Cross the Line (Alex Cross #24)

“I’m still pinching myself I’m not in prison.”


“You paid your dues. You became a good man, Jason Cross or Peter Drummond or whatever it is you’re calling yourself these days.”

“Pete’s fine,” he said. “End of that. What’s up with you and the family?”

I told him about the job offer.

He listened and then said, “What turns you on, son?”

“Being a detective,” I said. “It’s what I’m good at. Being an administrator—not so much.”

“You can always delegate,” he said. “Stick to the stuff you’d enjoy about being COD and get rid of the rest of it. Negotiate it with your chief up front.”

“Maybe,” I said. “I’ll sleep on it.”

“Sounds to me like you’ve already made your decision.”





CHAPTER


18


ON THE EVE of battle, he always changed his identity to suit his role. That night he thought of himself as John Brown.

Brown rode in the front passenger seat of a tan panel van that bore no markings. Perfect for a predator. Or a pack of them.

“Seven minutes,” Brown said, rubbing at a sore knee.

He heard grunts from behind him in the van and then the unmistakable ker-thunk of banana magazines seating and the chick-chink of automatic weapons feeding rounds into breeches.

They left Interstate 695 and crossed the bridge over the Anacostia River, heading toward the part of DC few tourists ever ventured. Drugs. Apathy. Poverty. They were all here. They all festered here, and because they were an infection, they had to be cut out, the area doused with antibiotics.

They left the bridge, headed south on I-295 and then east again on Suitland Parkway. They exited two miles later and went south of Buena Vista.

“Be smart and disciplined,” Brown said, pulling a sheer black mask down over his face. “Nothing gets taken, and nothing gets left behind. Agreed?”

Grunts of approval came from the blackness of the van behind him. Brown leaned over and took the wheel while the driver put on his mask.

A female voice in the back said, “Work the plan.”

“Smart choices, smart fire,” a male said.

“Surgical precision,” another male said.

Brown pressed the microphone taped to his neck. “Status, Cass?”

His headphones crackled with a woman’s voice

“Good to go,” Cass said. She was in the van trailing them.

Brown said, “Fifty seconds out.”

More rounds were seated in chambers. A few soldiers coughed or blew their noses. The tension in the van was remarkably low, given the task ahead. Then again, the men and women following Brown were highly trained. This was neither a new drill nor an unfamiliar assignment.

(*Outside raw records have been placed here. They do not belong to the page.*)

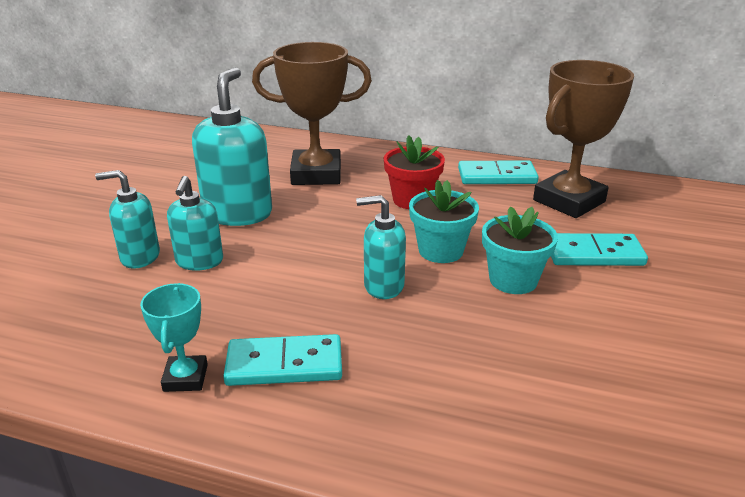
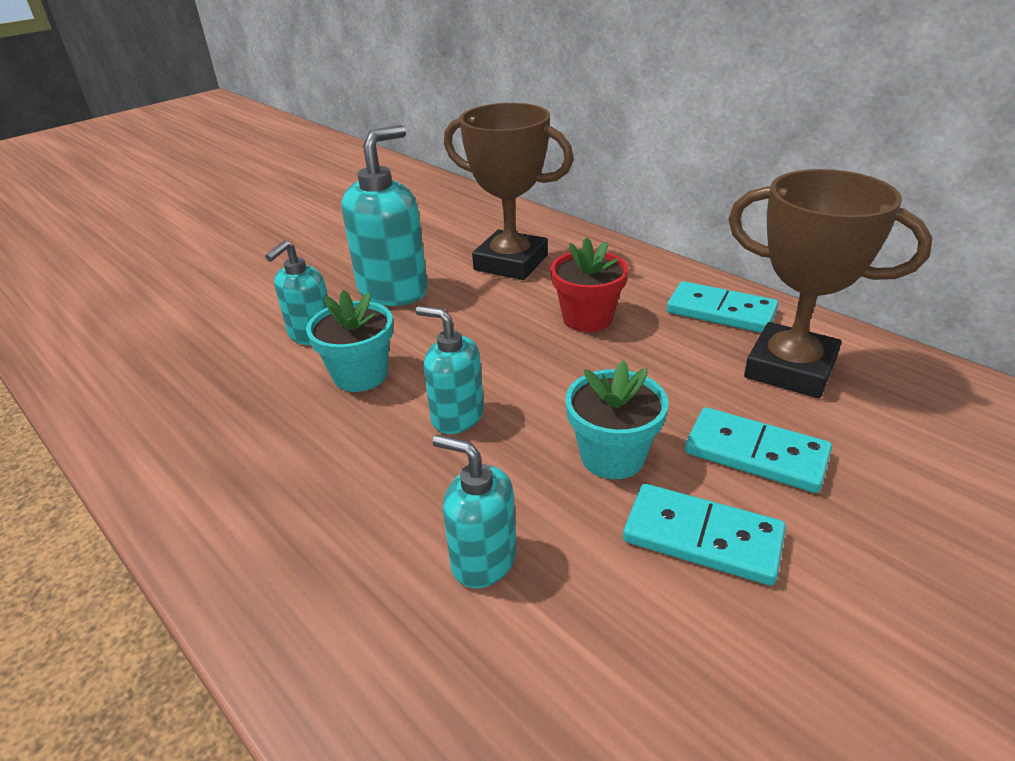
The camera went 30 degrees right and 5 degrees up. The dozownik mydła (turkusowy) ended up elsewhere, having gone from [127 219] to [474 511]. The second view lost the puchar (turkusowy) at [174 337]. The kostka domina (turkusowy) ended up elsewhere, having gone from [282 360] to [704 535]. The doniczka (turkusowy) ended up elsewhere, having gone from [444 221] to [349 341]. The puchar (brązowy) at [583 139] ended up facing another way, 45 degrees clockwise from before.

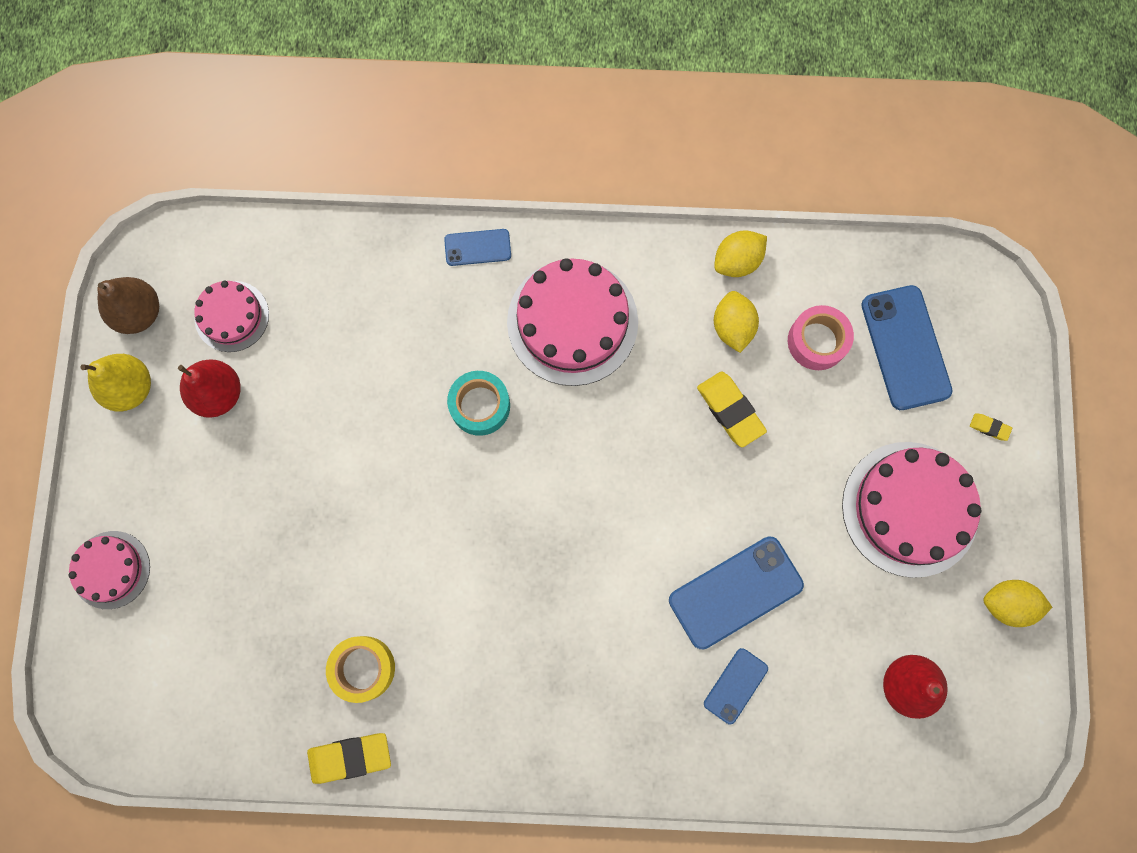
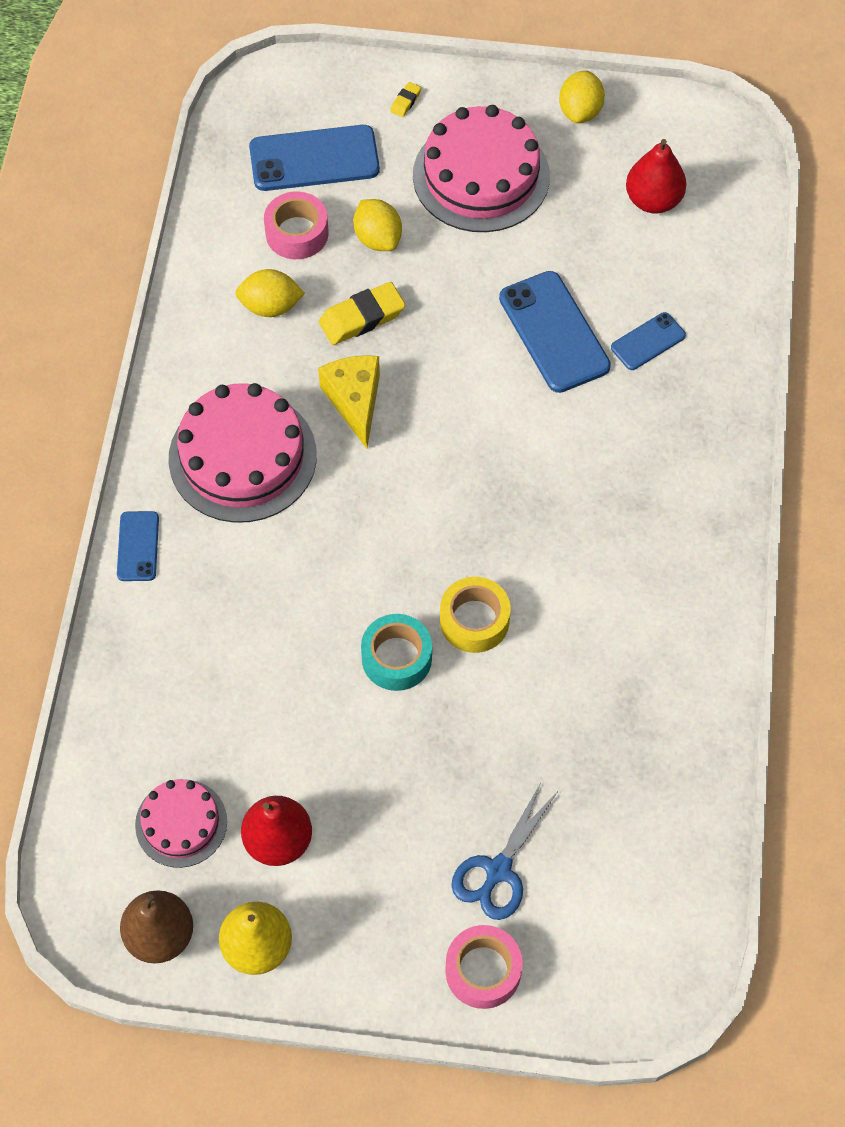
The camera went 85 degrees left and 15 degrees down. Where the tort (różowy) stood at [109 570], the taśma klejąca (różowy) came to stand at [484 967]. The second view lost the gumka do mazania (żółty) at [349 758]. The taśma klejąca (żółty) ended up elsewhere, having gone from [360 669] to [475 615]. The taśma klejąca (turkusowy) ended up elsewhere, having gone from [478 403] to [396 652]. The telefon (niebieski) at [736 686] ended up facing another way, 75 degrees counterclockwise from before. The cytryna (żółty) ended up elsewhere, having gone from [740 253] to [377 225]. The second view gained the ser (żółty) at [349 402]. The second view gained the nożyczki (niebieski) at [505 851].

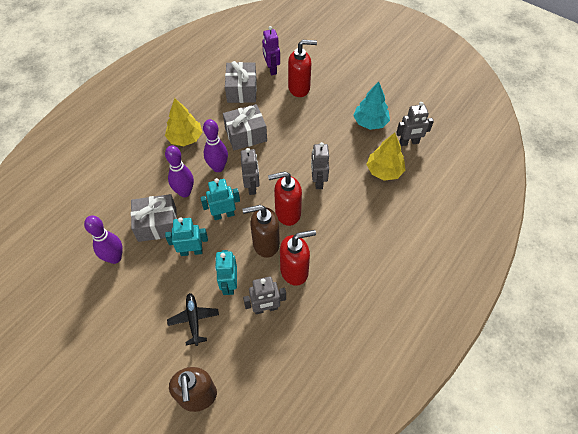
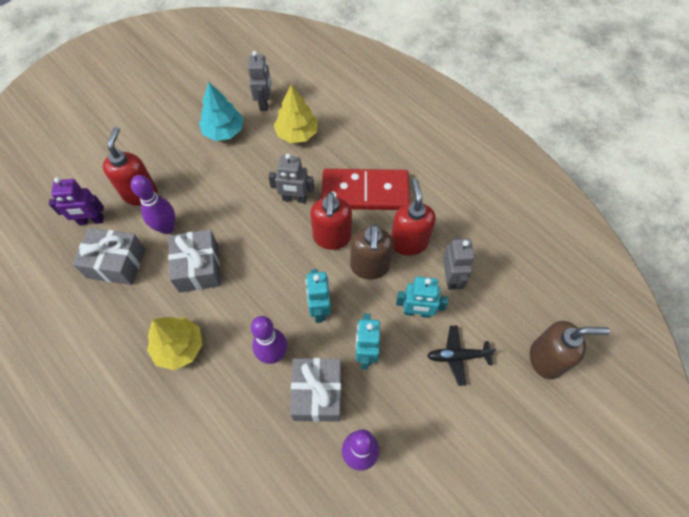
The camera went 80 degrees left and 5 degrees up. The kręgiel (fioletowy) ended up elsewhere, having gone from [215 145] to [153 204]. The second view lost the robot (szary) at [250 171]. The second view gained the kostka domina (czerwony) at [366 189].

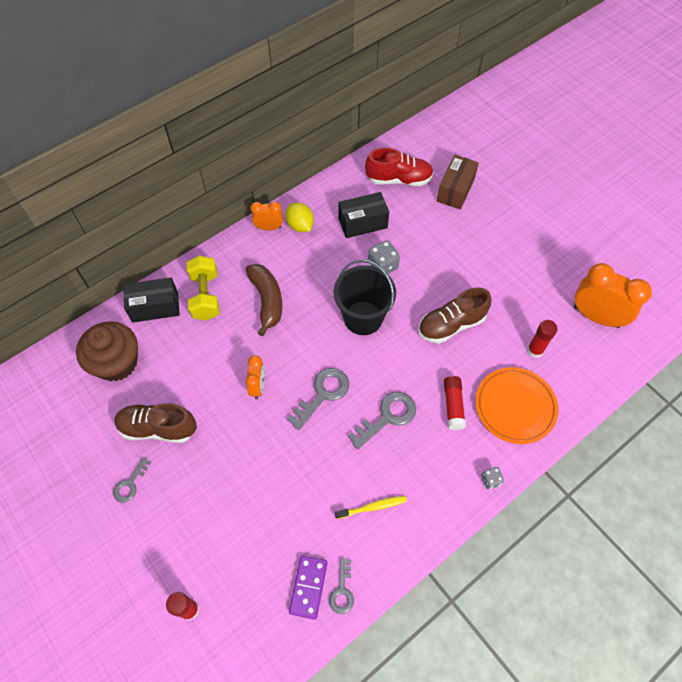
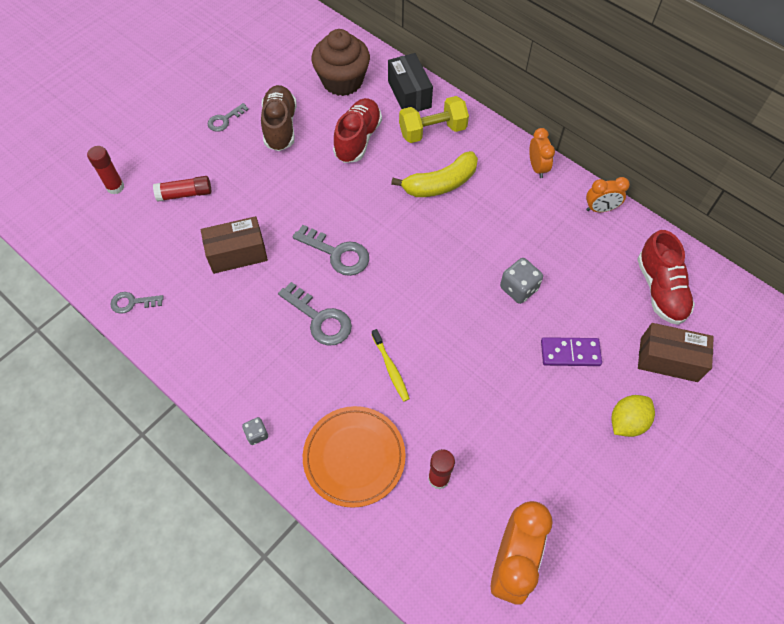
The camera went 80 degrees right and 0 degrees up. The klucz (szary) at [132 480] ended up facing another way, 60 degrees counterclockwise from before. What was the banan (brązowy) at [263 300] turned into the banan (żółty) at [434 174]. The budzik (pomarańczowy) ended up elsewhere, having gone from [255 377] to [608 194]. The cytryna (żółty) ended up elsewhere, having gone from [300 217] to [633 416]. The kostka domina (fioletowy) ended up elsewhere, having gone from [308 588] to [571 351]. The second view lost the wiadro (czarny) at [365 297]. The szczoteczka do zębów (żółty) ended up elsewhere, having gone from [371 507] to [391 365]. The second view lost the pudełko (czarny) at [363 215]. The second view lost the but (brązowy) at [455 315]. The klej w sztyfcie (czerwony) ended up elsewhere, having gone from [455 403] to [182 189]. The second view gained the pudełko (brązowy) at [234 245]. The second view gained the but (czerwony) at [357 130].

They pulled onto a spur road that hooked around back to the west, where it met the Lincoln Memorial Cemetery. The van stopped where three streetlights had gone dark thanks to Crosman pellet guns two of his men used the night before. Brown’s driver killed the headlights. The rear of the van opened, and four men dressed head to toe in black spilled out.

Brown got out after them. Before clicking shut the passenger-side door, he said, “Oh three thirty.”

The driver nodded and drove away. The second van disgorged its passengers as well, and soon eight men and two women were climbing up and over the wall and into the cemetery. They turned on night-vision goggles. They wove through the green shadows and tombstones on a route that had been scouted repeatedly in the past three weeks. The intelligence was solid. So was this entry and exit route.

Now it was just a matter of executing the plan.

With his sore knee, Brown struggled to keep up, but he soon joined the others strung out along the tree line as they looked across a junky parking lot toward a dark and abandoned machine-tool factory. He listened, heard the purr of gas-fired electric generators, several of them, which was all the evidence you really needed to know that there was more to that relic of a factory than met the eye.

“See them, right there?” Cass whispered. “Two by the door, one on either end? Just like I told you.”

Cass was a big woman in her early thirties with short blond hair, and she was extraordinarily strong from years spent training in CrossFit. She was also one of the most competent and loyal people Brown had ever met. He’d had her scout the machine shop, knowing she’d do the job right.

He turned up the magnification on his night-vision, peered across the lot, and spotted the first two guards. They were lying on mattresses on either side of a double door. A third smoked a cigarette at the far corner. The fourth sat on his haunches at the opposite end of the building.

“Formation is the same,” Brown murmured into his microphone. “Cass and Hobbes, take the center. Price and Fender, the flanks.”